Is the following function definitions related to the Collatz Conjecture valid? Is there a simpler or more standard way to define $C_n(x)$?
Here's what I did:
Let:
- $C(x) = \dfrac{3x+1}{2^w}$ where $w$ is the highest power of $2$ that divides $3x+1$
Goal:
- Define $C_n(x)$ where:
$$C_n(x) = C_1(C_2(C_3(\dots C_n(x)\dots)))$$
- Define $w_i$ as the highest power of $2$ that divides $C_i(x)$:
Claim:
$$C_n(x) = \frac{3^n x + 3^{n-1} + \sum\limits_{i=1}^{n-1}3^{n-1-i}2^{\left(\sum\limits_{k=1}^{i}w_k\right)}}{2^{\left(\sum\limits_{j=1}^{n} w_i\right)}}$$
Argument:
(1) Base Case: $n=2$: $C_2(x) = C(C(x)) = C\left(\dfrac{3x+1}{2^{w_1}}\right) = \dfrac{3\left(\frac{3x+1}{2^{w_1}}\right)+1}{2^{w_2}} = \frac{3^2x + 3 + 2^{w_1}}{2^{w_1 + w_2}}$
(2) Assume that it is true up to $n$ so that:
$$C_n(x) = \frac{3^n x + 3^{n-1} + \sum\limits_{i=1}^{n-1}3^{n-1-i}2^{\left(\sum\limits_{k=1}^{i}w_k\right)}}{2^{\left(\sum\limits_{j=1}^{n} w_i\right)}}$$
(3) Then:
$$C_{n+1}(x) = C(C_n(x)) = \frac{3\left(\frac{3^n x + 3^{n-1} + \sum\limits_{i=1}^{n-1}3^{n-1-i}2^{\left(\sum\limits_{k=1}^{i}w_k\right)}}{2^{\left(\sum\limits_{j=1}^{n} w_i\right)}}\right)+1}{2^{w_{n+1}}} = \frac{3^{n+1} x + 3^{n} + \sum\limits_{i=1}^{n}3^{n-i}2^{\left(\sum\limits_{k=1}^{i}w_k\right)}}{2^{\left(\sum\limits_{j=1}^{n+1} w_i\right)}}$$
There's a more standard way of expressing this, which is to compile the sequence of divisions by two into a strictly increasing list of powers of two, and it comes up a bit clearer. Then you get on the left hand side of your equation a number whose power of two factor is bigger than that of all the terms on the right.

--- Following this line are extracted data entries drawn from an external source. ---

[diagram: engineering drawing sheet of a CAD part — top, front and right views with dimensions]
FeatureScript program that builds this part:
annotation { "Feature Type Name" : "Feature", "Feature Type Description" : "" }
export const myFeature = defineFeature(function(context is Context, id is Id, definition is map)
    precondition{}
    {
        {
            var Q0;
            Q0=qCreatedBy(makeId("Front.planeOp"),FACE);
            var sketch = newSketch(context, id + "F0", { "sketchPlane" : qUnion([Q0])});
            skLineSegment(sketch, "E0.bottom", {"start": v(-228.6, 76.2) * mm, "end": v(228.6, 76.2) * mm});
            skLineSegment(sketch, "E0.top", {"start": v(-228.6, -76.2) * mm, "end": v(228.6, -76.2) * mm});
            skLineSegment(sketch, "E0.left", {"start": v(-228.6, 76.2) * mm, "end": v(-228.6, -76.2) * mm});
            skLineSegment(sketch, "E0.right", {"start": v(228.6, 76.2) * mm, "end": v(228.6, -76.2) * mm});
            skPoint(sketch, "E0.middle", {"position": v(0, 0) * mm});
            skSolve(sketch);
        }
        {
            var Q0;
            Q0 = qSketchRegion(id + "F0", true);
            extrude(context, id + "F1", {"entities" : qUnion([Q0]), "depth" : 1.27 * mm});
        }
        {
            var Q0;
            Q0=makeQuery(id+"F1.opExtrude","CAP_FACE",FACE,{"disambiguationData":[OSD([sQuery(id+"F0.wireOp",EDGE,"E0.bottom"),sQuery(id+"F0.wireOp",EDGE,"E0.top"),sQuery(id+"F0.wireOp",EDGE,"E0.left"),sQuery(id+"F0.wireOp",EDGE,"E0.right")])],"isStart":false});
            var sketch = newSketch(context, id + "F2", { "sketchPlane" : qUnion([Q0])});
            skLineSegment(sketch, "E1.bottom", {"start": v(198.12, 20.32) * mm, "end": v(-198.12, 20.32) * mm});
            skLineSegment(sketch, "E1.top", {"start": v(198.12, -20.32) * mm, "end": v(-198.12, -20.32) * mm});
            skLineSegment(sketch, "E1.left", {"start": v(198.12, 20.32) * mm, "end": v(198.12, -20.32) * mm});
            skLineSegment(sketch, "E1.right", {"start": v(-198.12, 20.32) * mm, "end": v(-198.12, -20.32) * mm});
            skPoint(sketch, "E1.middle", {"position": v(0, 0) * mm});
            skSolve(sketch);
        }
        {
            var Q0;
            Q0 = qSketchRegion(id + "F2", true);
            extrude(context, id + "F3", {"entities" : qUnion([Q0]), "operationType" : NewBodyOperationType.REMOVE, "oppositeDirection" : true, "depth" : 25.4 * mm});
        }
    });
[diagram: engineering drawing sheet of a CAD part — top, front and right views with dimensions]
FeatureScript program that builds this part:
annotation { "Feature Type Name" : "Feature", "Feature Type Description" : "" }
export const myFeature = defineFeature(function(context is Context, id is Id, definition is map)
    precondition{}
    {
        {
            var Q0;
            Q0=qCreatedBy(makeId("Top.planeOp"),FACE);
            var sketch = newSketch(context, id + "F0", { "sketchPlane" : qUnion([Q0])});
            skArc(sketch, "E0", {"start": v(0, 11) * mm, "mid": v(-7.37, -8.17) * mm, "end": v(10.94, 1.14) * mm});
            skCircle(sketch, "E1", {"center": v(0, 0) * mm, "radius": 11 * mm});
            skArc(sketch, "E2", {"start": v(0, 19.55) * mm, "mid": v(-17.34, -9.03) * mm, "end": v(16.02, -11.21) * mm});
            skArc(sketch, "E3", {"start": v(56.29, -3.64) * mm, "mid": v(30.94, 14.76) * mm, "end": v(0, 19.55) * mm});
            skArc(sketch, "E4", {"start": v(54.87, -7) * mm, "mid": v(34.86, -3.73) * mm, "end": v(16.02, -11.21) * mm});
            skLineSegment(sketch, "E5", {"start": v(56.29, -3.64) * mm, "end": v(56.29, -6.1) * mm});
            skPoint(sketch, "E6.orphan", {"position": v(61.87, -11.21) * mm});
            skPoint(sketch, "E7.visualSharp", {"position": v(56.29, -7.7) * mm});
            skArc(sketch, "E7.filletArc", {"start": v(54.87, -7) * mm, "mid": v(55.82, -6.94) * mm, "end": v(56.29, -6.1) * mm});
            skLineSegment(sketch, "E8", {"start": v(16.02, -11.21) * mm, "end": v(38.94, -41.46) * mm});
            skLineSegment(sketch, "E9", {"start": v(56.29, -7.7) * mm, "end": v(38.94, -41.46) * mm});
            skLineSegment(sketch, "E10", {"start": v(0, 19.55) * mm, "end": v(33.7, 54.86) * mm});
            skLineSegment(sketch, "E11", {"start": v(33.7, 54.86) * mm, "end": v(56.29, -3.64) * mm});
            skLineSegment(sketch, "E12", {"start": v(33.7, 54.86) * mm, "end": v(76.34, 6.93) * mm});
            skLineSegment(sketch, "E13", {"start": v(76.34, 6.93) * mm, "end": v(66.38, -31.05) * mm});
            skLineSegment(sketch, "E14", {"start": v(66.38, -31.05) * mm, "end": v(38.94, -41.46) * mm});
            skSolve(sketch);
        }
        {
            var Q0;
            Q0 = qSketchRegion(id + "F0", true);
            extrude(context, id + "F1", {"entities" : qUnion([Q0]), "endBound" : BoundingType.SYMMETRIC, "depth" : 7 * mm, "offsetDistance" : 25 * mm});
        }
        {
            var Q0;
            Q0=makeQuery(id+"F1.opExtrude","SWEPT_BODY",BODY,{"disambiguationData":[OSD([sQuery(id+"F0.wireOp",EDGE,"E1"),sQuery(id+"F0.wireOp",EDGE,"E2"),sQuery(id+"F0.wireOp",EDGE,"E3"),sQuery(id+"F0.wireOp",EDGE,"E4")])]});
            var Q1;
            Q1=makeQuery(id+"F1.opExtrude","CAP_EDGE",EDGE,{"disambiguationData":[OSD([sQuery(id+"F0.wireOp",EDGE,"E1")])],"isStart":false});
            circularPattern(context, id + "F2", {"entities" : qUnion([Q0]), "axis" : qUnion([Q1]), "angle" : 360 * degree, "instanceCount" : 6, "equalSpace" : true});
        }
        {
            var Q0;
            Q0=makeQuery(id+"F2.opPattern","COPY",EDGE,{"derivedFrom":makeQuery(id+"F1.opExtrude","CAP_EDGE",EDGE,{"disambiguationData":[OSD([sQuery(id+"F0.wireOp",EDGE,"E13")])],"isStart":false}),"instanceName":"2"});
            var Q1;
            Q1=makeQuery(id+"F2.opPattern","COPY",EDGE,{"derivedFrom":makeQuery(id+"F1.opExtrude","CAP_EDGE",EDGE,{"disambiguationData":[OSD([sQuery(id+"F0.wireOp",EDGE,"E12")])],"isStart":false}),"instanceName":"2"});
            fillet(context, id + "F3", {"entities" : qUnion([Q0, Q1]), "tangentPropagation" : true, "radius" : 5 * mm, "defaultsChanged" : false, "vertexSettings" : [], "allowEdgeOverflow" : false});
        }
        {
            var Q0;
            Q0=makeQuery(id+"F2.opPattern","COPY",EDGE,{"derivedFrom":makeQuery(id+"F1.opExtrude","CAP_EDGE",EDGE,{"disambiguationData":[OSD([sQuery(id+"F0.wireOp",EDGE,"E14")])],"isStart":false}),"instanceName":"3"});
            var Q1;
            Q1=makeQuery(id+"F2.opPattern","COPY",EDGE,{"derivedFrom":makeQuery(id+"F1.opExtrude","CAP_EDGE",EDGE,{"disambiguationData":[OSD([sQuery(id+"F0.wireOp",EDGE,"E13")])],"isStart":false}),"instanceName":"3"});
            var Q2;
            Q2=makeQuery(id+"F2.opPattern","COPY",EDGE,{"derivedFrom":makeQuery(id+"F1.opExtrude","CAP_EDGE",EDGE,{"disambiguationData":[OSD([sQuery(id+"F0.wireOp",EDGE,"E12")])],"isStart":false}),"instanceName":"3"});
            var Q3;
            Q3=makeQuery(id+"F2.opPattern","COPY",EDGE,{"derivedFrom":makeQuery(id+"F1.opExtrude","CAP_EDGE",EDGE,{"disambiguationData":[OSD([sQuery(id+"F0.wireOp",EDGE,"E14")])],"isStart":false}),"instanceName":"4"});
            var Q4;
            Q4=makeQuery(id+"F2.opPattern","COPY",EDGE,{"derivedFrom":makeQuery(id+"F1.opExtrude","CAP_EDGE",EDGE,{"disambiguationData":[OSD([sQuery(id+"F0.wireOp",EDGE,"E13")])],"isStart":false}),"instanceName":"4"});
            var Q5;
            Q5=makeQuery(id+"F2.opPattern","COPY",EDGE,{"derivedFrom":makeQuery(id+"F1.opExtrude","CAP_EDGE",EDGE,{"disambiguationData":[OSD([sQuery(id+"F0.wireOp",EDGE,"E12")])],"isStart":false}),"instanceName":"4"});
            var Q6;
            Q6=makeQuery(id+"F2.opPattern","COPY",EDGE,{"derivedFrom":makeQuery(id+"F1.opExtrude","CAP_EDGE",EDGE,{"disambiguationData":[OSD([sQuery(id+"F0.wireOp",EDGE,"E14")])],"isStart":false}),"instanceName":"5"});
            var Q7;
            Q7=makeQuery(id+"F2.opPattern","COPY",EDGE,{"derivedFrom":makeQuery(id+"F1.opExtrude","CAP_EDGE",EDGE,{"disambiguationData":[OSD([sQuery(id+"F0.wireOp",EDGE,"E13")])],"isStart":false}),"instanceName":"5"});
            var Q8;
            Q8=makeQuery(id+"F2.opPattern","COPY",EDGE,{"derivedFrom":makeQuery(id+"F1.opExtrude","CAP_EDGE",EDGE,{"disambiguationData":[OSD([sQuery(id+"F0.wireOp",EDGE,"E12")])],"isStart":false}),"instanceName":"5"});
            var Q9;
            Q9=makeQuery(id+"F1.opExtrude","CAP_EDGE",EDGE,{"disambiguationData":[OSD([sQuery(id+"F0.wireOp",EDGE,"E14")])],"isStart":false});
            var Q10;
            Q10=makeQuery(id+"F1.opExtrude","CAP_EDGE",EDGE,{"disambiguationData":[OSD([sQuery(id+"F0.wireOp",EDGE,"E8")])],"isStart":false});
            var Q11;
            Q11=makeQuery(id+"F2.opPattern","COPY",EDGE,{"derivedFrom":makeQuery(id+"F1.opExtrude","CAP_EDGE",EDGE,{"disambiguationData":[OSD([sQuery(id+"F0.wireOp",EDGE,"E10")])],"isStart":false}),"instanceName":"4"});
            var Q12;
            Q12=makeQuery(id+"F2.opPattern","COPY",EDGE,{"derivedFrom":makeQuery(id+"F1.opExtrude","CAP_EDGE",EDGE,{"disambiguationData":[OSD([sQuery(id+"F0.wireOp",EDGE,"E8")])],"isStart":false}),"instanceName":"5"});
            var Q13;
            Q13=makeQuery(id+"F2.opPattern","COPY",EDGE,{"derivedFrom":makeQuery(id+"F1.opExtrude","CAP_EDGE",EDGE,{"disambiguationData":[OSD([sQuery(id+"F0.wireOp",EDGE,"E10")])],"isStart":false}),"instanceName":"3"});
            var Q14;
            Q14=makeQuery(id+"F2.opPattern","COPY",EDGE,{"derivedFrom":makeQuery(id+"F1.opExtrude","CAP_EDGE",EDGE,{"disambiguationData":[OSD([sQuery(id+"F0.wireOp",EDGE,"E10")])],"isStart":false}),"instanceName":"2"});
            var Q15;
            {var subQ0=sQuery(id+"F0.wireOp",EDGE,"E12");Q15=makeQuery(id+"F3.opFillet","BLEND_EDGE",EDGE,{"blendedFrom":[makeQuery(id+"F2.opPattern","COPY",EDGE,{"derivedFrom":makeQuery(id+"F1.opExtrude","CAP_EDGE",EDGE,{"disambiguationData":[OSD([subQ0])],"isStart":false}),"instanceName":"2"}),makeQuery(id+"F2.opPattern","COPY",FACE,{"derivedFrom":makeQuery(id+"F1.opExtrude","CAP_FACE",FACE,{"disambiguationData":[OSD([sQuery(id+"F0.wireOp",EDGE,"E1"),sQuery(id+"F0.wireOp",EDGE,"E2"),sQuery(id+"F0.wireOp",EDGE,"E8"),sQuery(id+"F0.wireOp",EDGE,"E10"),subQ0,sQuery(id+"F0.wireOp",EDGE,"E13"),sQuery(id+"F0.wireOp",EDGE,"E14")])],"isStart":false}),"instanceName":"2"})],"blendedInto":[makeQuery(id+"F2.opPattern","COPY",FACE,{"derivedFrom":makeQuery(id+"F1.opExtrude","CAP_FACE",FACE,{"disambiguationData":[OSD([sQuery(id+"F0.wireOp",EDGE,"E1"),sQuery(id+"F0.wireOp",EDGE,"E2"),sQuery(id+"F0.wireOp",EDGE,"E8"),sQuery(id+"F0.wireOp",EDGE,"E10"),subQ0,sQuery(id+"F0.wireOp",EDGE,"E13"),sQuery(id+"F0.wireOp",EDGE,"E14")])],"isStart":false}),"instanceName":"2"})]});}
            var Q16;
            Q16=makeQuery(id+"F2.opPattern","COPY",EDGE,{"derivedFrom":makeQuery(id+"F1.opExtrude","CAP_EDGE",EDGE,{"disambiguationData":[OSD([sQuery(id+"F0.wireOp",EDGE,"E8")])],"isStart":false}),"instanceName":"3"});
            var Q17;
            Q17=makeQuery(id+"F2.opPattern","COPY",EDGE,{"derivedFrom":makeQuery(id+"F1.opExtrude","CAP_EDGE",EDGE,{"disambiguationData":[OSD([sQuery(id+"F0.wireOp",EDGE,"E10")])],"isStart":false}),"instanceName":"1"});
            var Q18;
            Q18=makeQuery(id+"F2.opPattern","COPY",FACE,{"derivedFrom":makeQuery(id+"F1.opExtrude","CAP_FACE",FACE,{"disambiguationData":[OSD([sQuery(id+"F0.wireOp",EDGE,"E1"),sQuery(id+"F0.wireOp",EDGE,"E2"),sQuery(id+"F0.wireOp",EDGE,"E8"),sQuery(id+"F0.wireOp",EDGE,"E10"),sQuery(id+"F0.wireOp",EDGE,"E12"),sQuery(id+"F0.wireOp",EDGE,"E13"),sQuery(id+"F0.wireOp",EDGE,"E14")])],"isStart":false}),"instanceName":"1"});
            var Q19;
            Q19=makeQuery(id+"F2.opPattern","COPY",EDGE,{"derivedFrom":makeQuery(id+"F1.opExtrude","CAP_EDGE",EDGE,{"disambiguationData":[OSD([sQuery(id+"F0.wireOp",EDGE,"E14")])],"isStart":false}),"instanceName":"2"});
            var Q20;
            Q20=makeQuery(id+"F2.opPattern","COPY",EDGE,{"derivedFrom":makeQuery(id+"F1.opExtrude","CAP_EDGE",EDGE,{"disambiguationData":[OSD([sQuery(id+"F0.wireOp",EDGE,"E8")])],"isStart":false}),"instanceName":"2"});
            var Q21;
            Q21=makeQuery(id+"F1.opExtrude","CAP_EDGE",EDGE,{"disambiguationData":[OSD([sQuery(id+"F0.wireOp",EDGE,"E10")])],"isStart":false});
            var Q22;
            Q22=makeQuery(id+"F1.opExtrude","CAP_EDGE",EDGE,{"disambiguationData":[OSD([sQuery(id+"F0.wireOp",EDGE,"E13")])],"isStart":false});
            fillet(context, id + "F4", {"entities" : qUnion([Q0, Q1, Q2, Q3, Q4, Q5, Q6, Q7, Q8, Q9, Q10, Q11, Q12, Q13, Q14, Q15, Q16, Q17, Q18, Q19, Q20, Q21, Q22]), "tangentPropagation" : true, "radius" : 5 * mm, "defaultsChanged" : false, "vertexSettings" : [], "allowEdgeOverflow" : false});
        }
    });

It's easier to see if you let the powers of $2$ accumulate by using the function $C(x)=3x+2^{\nu_2(x)}$. Observe that this function commutes with multiplication by $2$ so $C(2x)=2C(x)$. This means you can keep applying it directly to even numbers too, no need to find the odd number at each composition.
You can see the pattern emerge by manually composing:
$C^3(x)=3(3(3x+2^{k_0})+2^{k_1})+2^{k_2}=3^3x+3^2\cdot2^{k_0}+3\cdot2^{k_1}+2^{k_2}$
Then if you want you can divide by whatever the final power of two is, to yield a 5-rough integer.
If you compose up to $n=$infinitely many times you get a sequence that converges to $0$ in the 2-adic metric space independently of whether the Collatz conjecture is true or not:
$$C^n(x)=3^nx+\sum_{i=0}^n 3^i\cdot2^{k_i}$$ where $2^{k_i}$ is a strictly increasing sequence of powers of $2$. If I understood your question correctly then this is the greatly-simplified version of your formula.
While $C^{n\to\infty}$ converges to $0$ in the 2-adic space, the Collatz conjecture states that for all positive odd numbers $p$ there is some dyadic fraction $x=\dfrac p{2^r}$ such that for some $n$, $C^n(x)=1$. In fact there are infinitely many such dyadic fractions - if $2^r$ gives a solution $n=n_0$ compositions then every element of the sequence $2^{r+2s}:s\in\Bbb N$ gives a solution too, namely $n=n_0+s$.